College Football Scoreboard Plus is a Saturday utility that knows what it is.

An unofficial NCAA scoreboard with no audio, no replays, and no pretense — just live scores, schedules, and rankings refreshed often enough to settle a bet.

BY THE APP COMRADE DESK · MAY 11, 2026 · 3 MIN READ

Amazon

College Football Scoreboard Plus

SMARTPHONES TECHNOLOGIES, INC.

OUR SCORE

6.4

AMAZON

★ 3.8

PRICE

$0.99

The college football audience on a Fire tablet is small, specific, and badly served. ESPN’s app wants you to log in. CBS Sports wants a Paramount+ trial. Yahoo Sports is a portal first and a scoreboard second. The official NCAA app exists but updates the FBS scoreboard with the urgency of a press release.

Scoreboard Plus solves that by not trying to be anything else. Open it on a Saturday at noon Eastern and the entire FBS slate is on one screen, sorted by start time, scores refreshing on a 30-to-60-second cycle. Tap through to a box score, tap back, watch the SEC night game tick over to a final.

It does one thing on Saturday afternoon and then disappears for the rest of the week, which is exactly the deal you signed up for.

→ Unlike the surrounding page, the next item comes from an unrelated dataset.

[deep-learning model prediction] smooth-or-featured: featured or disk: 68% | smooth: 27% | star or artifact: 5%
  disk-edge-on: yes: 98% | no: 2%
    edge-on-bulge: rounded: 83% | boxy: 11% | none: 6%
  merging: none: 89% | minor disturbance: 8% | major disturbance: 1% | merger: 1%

It does one thing on Saturday afternoon and then disappears for the rest of the week, which is exactly the deal you signed up for.

FEATURES

Scoreboard Plus is a thin, ad-supported live-scores reader for FBS college football, sideloaded onto Fire tablets from the Amazon Appstore. The home screen is a single scrolling list of the day's games with team abbreviations, current score, quarter, and clock. Tap a game and you get a box score, drive summary, and team stats — passing yards, rushing yards, turnovers, time of possession. Nothing fancy, nothing that wasn't on a Saturday afternoon TV ticker in 2010.

Beyond the live board the app carries an AP Top 25, a Coaches Poll, a College Football Playoff committee ranking when the season reaches November, full season schedules per team, and a conference standings table. Schedules go a full year out. Notifications can be toggled per team — game-start, score change, final. It is unofficial, carries no NCAA branding, and pulls its data from a third-party feed that occasionally lags a play or two behind a live broadcast.

There is no audio. No video. No play-by-play radio. The "Plus" in the name refers to the rankings and schedule modules over and above a bare scoreboard — not a paid tier.

MISSION ACCOMPLISHED

The app does the one thing a Saturday college football fan actually wants from a tablet propped next to the couch: it shows every score on every field at the same time, refreshing on its own, without making you scroll through a Yahoo or ESPN portal stuffed with NFL, NBA, and "trending" cards. The conference-filtered view is the right idea — flip to SEC, see eight games at once, flip to Big Ten, see eight more.

Notifications are tuned correctly. Final-score pings arrive within a minute of the game ending, score-change pings come for the upset you didn't watch. The schedule module is unusually deep for a free app: you can pull up Week 3 of next season today if you want to know whether your team plays a cupcake on parents' weekend.

ROOM TO IMPROVE

The interface is firmly stuck in the Fire HD 8 era. Tiny tap targets, low-contrast greys, list rows that don't scale on the larger Fire HD 10, and ad banners that occasionally cover the bottom row of scores until you scroll. The data feed is not the fastest — during a tight fourth quarter the score on the app can trail the broadcast by 30 to 60 seconds, which is the wrong direction of latency for anyone watching with money on the game.

And it is unofficial. No officiating notes, no injury reports, no betting lines, no recruiting news. The newer ESPN and CBS Sports apps on Fire tablets do all of that plus live video for subscribers, and they update faster.

CONCLUSION

Scoreboard Plus is the right app for someone who already has the game on TV, already follows their team's schedule by memory, and just wants a quiet second screen that aggregates the other thirty games on a Saturday. As a primary college football app it is outclassed; as a free utility on a Fire tablet that already lives on the kitchen counter, it earns its install.